La compagnie française Total, en empruntant la voie contentieuse dans ses relations avec Sonatrach, a levé un pan de voile sur la gestion opaque du secteur des hydrocarbures. Après dix années de silence, elle semble contester aujourd’hui la mise en œuvre de la taxe sur les profits exceptionnels, espérant obtenir 500 millions d’euros. Le groupe pétrolier international a-t-il des chances de remporter ce bras de fer ? Dans ce dossier, les points de vue des spécialistes sont divergents. Le premier fait valoir le droit souverain de l’Algérie à partager les superprofits tirés de l’exploitation de son pétrole en partenariat, les prix du pétrole sont passés à cette époque de 20 dolllars à 140 dollars. Le principe fiscal qui sous-tend cet argumentaire est celui du Wind Fall “don du ciel” appliqué aux États-Unis dans les années 80, c’est-à-dire le droit du pays au partage sur ses ressources naturelles, dans une situation où les prix du produit connaissent des augmentations de prix importantes et imprévues. Dans le second, on considère que la TPE ne devrait pas s’appliquer à des contrats conclus avant la promulgation de la disposition en 2006 (effet rétroactif).

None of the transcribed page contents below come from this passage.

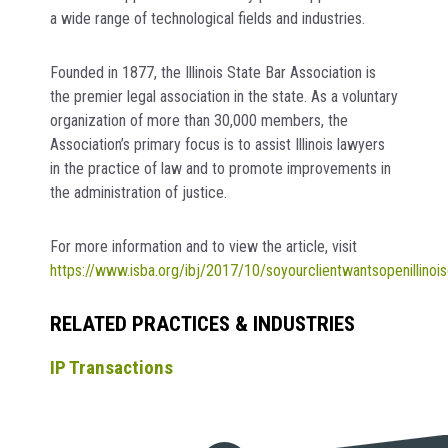
a wide range of technological fields and industries.
Founded in 1877, the Illinois State Bar Association is
the premier legal association in the state. As a voluntary
organization of more than 30,000 members, the
Association’s primary focus is to assist Illinois lawyers
in the practice of law and to promote improvements in
the administration of justice.
For more information and to view the article, visit
https://www.isba.org/ibj/2017/10/soyourclientwantsopenillinoi
RELATED PRACTICES & INDUSTRIES
IP Transactions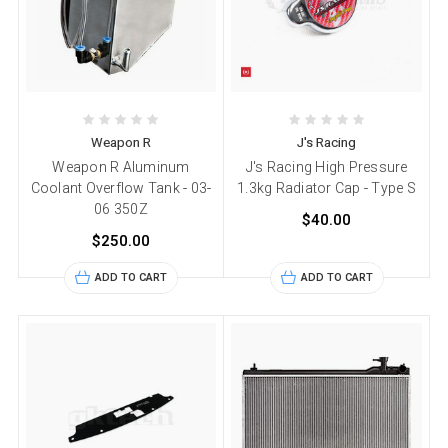
Weapon R
J's Racing
Weapon R Aluminum
J's Racing High Pressure
Coolant Overflow Tank - 03-
1.3kg Radiator Cap - Type S
06 350Z
$40.00
$250.00
ADD TO CART
ADD TO CART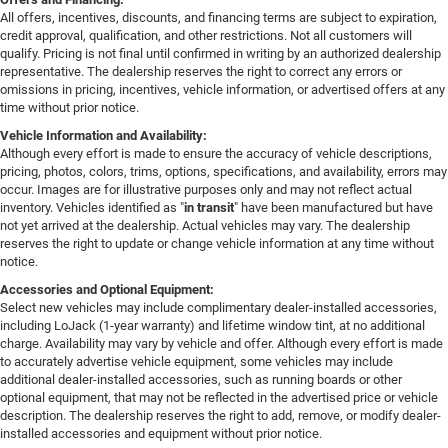
All offers, incentives, discounts, and financing terms are subject to expiration,
credit approval, qualification, and other restrictions. Not all customers will
qualify. Pricing is not final until confirmed in writing by an authorized dealership
representative. The dealership reserves the right to correct any errors or
omissions in pricing, incentives, vehicle information, or advertised offers at any
time without prior notice.
Vehicle Information and Availability:
Although every effort is made to ensure the accuracy of vehicle descriptions,
pricing, photos, colors, trims, options, specifications, and availability, errors may
occur. Images are for illustrative purposes only and may not reflect actual
inventory. Vehicles identified as "
in transit
" have been manufactured but have
not yet arrived at the dealership. Actual vehicles may vary. The dealership
reserves the right to update or change vehicle information at any time without
notice.
Accessories and Optional Equipment:
Select new vehicles may include complimentary dealer-installed accessories,
including LoJack (1-year warranty) and lifetime window tint, at no additional
charge. Availability may vary by vehicle and offer. Although every effort is made
to accurately advertise vehicle equipment, some vehicles may include
additional dealer-installed accessories, such as running boards or other
optional equipment, that may not be reflected in the advertised price or vehicle
description. The dealership reserves the right to add, remove, or modify dealer-
installed accessories and equipment without prior notice.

Mais en fait, ce qu’a contesté Anadarko, ce n’est pas le principe de la TPE en lui-même mais son application. Et la partie algérienne est en cause. La mise en œuvre du décret d’application de la TPE promulguée en 2006 mal conçue allait permettre à la compagnie américaine Anadarko d’obtenir gain de cause. Sonatrach a dû consentir, conséquence de cette grave erreur juridique, 4,4 milliards de dollars de compensations. Cet accord à l’amiable de 2012 a ouvert la voie à la procédure contentieuse engagée par Total en mai 2016.
Mais avec Total, le dossier semble différent. La compagnie française veut pousser Sonatrach à la négociation. En effet, une clause du contrat sur le gisement de TFT prévoit qu’en cas de changement de partage des profits qui remettrait en cause l’équilibre économique du contrat, l’une des parties peut demander l’ouverture de négociations.

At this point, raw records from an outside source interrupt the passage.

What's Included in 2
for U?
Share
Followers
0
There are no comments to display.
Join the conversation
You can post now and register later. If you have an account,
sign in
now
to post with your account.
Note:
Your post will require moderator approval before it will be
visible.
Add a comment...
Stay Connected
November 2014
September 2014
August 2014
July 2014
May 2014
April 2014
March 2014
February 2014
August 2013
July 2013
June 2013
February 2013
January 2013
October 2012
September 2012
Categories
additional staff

Dépitée par son retrait du gisement de gaz de l’Ahnet, elle a engagé une procédure dans un contexte marqué par des relations algéro-françaises pas très chaudes, conséquence de l’épisode Twitter lors de la visite du Premier ministre français Manuel Valls à Alger. Ce qui laisse penser que cet acte pourrait avoir des relents politiques : gêner le pays fragilisé par la crise financière. L’arbitrage engagé par la compagnie française risque d’entraîner une crispation dans les rapports économiques entre les deux pays, alors que les 500 millions d’euros réclamés représentent qu’une goutte d’eau dans ce que pourrait rapporter aux deux pays et par ricochet aux compagnies française et algérienne une relation énergétique stratégique. En particulier, on peut entrevoir qu’en contrepartie de prises de participation dans des actifs pétroliers en Algérie, Paris devrait accorder à Sonatrach la possiblité d’accéder aux marchés français du gaz et de l’électricité en partenariat avec des compagnies de l’Hexagone. Encore faut-il qu’Alger ait de plus grandes ambitions dans ses partenariats stratégiques avec la France, l’Italie, l’Espagne et l’Allemagne.

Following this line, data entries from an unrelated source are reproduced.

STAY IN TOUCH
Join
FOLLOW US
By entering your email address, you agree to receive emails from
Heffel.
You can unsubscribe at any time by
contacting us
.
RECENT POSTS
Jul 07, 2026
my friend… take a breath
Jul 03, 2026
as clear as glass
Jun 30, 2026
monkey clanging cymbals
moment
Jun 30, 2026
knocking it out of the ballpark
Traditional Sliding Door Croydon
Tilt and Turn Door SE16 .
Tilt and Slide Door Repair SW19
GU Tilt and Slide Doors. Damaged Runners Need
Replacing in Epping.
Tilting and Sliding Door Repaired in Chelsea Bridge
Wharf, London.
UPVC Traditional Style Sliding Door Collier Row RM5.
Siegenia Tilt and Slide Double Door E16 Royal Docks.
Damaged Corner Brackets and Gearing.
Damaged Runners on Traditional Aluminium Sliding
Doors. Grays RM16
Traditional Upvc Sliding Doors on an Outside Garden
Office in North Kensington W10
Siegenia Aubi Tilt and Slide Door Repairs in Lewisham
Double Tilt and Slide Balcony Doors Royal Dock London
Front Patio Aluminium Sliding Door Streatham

Mais au-delà de ce conflit commercial, ce nouvel arbitrage international nous enseigne que le développement du partenariat avec les compagnies pétrolières internationales exige un renforcement des compétences juridiques nationales, une plus grande réactivité des autorités du secteur, de Sonatrach et des agences de régulation par rapport aux attentes des partenaires, si on veut une augmentation rapide de la production et des réserves d’hydrocarbures. En un mot, tout cela requiert une autre gouvernance du secteur de l’énergie.